IDFC Securities on UPL
- Maintained ‘Outperform’ with a price target of Rs 982.
- UPL well placed to leverage the global generic opportunity.
- Expect volume growth momentum to sustain.
- Focus on profitable growth to continue.
- Expect revenue, operating income and net profit to compound at 10 percnet, 11 percent and 16 percent over the fiscal 2017-2020.
- UPL look attractive given its global scale and strong earnings visibility.
Goldman Sachs on Tata Motors
- Maintained ‘Neutral’; cut price target to Rs 366 from Rs 393.
- Turnaround in India business is positive.
- Meaningful stock rally hinges on positive surprises at JLR.
Ventura on Eris Lifesciences
- Initiated ‘Buy’ with a price target of Rs 1,060.
- Eris Lifesciences has a strong competitive position.
- New launches and acquisitions to boost revenue and earnings in the current and the next financial year.
- Eris has the highest EBITDA margins among peers.
- Margins to improve with more focus on chronic segment.
- Shifting manufacturing to Guwahati to give cost advantage.
- Expect revenue, operating income and net profit to compound at 22 percent, 34 percent and 31 percent respectively over the financial year 2018-2020.

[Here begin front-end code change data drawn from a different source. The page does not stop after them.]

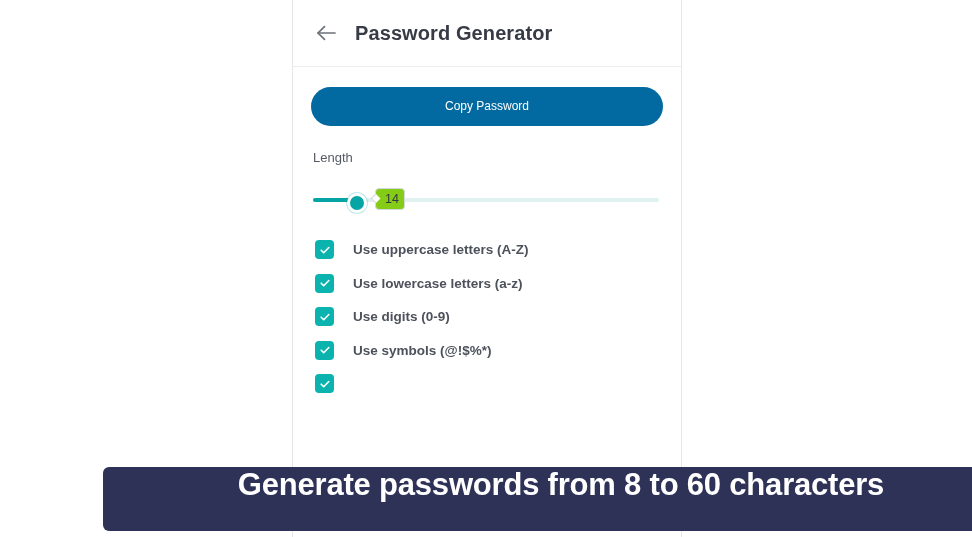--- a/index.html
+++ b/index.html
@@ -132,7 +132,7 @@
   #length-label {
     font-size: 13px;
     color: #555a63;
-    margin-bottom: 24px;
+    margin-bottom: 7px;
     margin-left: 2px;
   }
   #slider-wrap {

- Expect return ratios to be over 40 percent.
IIFL on Varun Beverages
- Maintained ‘Buy’; raised price target to Rs 750 from Rs 710.
- New products and geographies to boost growth in coming years.
- Expect revenue and earnings per share to compound at 16 percent and 31 percent respectively over 2017-19.
- 2018 to witness better growth as demand seems to have recovered.
- Expect RoIC to improve by 320 basis points in next two years.
UBS on Indian Hotels
- Maintained ‘Buy’ with a price target of Rs 170
- Expect operating income to compound at 17 percent through the financial years till March 2020.
- Strong narrative from top management.
- Management expect to improve margins to 25 percent and RoE by upwards of 10 percent in 3-4 years.
- Like Indian Hotels due to its favourable locations and lower competition segments.
- Future points towards a leaner, more efficient and technology-driven strategy.
- Market not pricing in a prolonged upcycle scenario.
Kotak on Banks
- Private banks’ gain continues; Nationalised banks continue to lose market share.
- Current accounts: private banks lead the industry for the first time in history.
- Focus shifts to North and East India; Central India continues to impress.
- Nationalised banks drive productivity improvement in rural areas.
- Nationalised banks performance in urban areas remain muted.
Deutsche Bank on Indian Telecom
- Consolidation over: Prepare for inevitable revenue recovery.
- Expect industry revenue to decline 9 percent in the current financial year.
- Expect compounded growth rate of 6.8 percent in mobile revenue through the financial years till 2023.
- Expect revenue market share: Idea-Vodafone (37 percent), Bharti (36 percent) and Jio (25 percent).
- Stock prices have closely tracked trends in tariffs.
- Bharti Airtel: Maintained ‘Buy’; cut price target to Rs 475 from Rs 595.
- Beneficiary of India consolidation; Expect Africa turnaround.
- Idea Cellular: Maintained ‘Buy’; cut price target to Rs 130 from Rs 105.
- Market underestimating merged company’s market position.
- Expect revenue and operating income to compound at 10 percent and 15 percent respectively over the financial years till March 2020.